Mimo to nie szukałem pomocy. Nie powiedziałem mojej rodzinie. Widziałem tylko dwie opcje: walczyć z moim zaburzeniem na własną rękę lub umrzeć próbując.
Na szczęście wyzdrowiałem. Wyprowadziłem się z domu, dzieliłem łazienkę ze współlokatorką i – po wielu nieudanych próbach – w końcu zerwałem z nawykiem objadania się i przeczyszczania. I czułem się dumny, że sam przezwyciężyłem swoje zaburzenia odżywiania, bez przeszkadzania rodzicom, bez ponoszenia kosztów terapii czy leczenia, bez ujawniania się jako osoba z „problemami”.
Teraz, ponad dekadę później, żałuję, że nie szukałem pomocy i nie otwierałem się na ludzi wcześniej. Jeśli potajemnie radzisz sobie z zaburzeniami odżywiania, mam dla ciebie tyle współczucia. Widzę, jak starasz się chronić ludzi w swoim życiu, jak cholernie mocno starasz się robić wszystko dobrze. Ale są poważne powody, by się otworzyć. Tutaj są:
1. Nawet jeśli wyzdrowiejesz sam, podstawowe problemy najprawdopodobniej powrócą i ugryzą cię w tyłek.
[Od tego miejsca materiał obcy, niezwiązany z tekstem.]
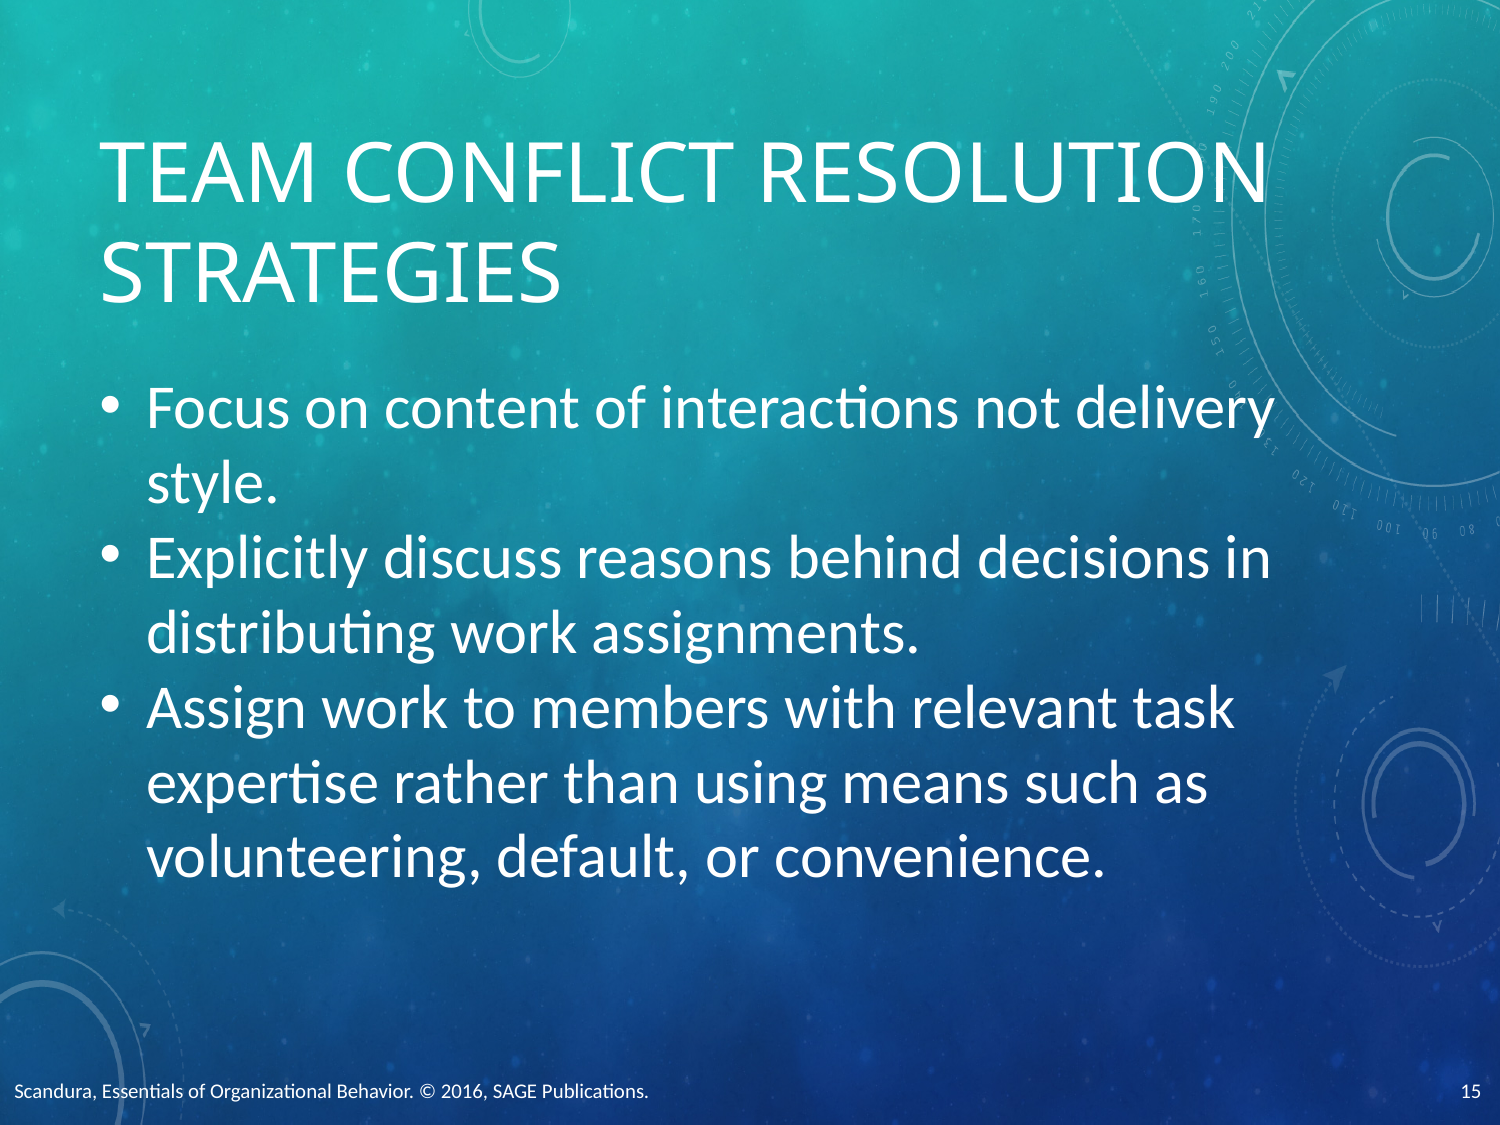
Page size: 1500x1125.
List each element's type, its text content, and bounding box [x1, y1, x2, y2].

Słyszałeś kiedyś określenie „pijany na sucho”? Pijani na sucho to alkoholicy, którzy rzucili picie, ale nie dokonują istotnych zmian w swoich zachowaniach, przekonaniach lub obrazie siebie. A po powrocie do zdrowia byłam „suchą bulimiką”. Jasne, już nie objadałam się i nie oczyszczałam, ale nie zajęłam się lękiem, nienawiścią do samego siebie ani czarną dziurą wstydu i izolacji, które doprowadziły mnie do zaburzeń odżywiania. W rezultacie nabrałem nowych złych nawyków, przyciągnąłem bolesne relacje i ogólnie stałem się nieszczęśliwy.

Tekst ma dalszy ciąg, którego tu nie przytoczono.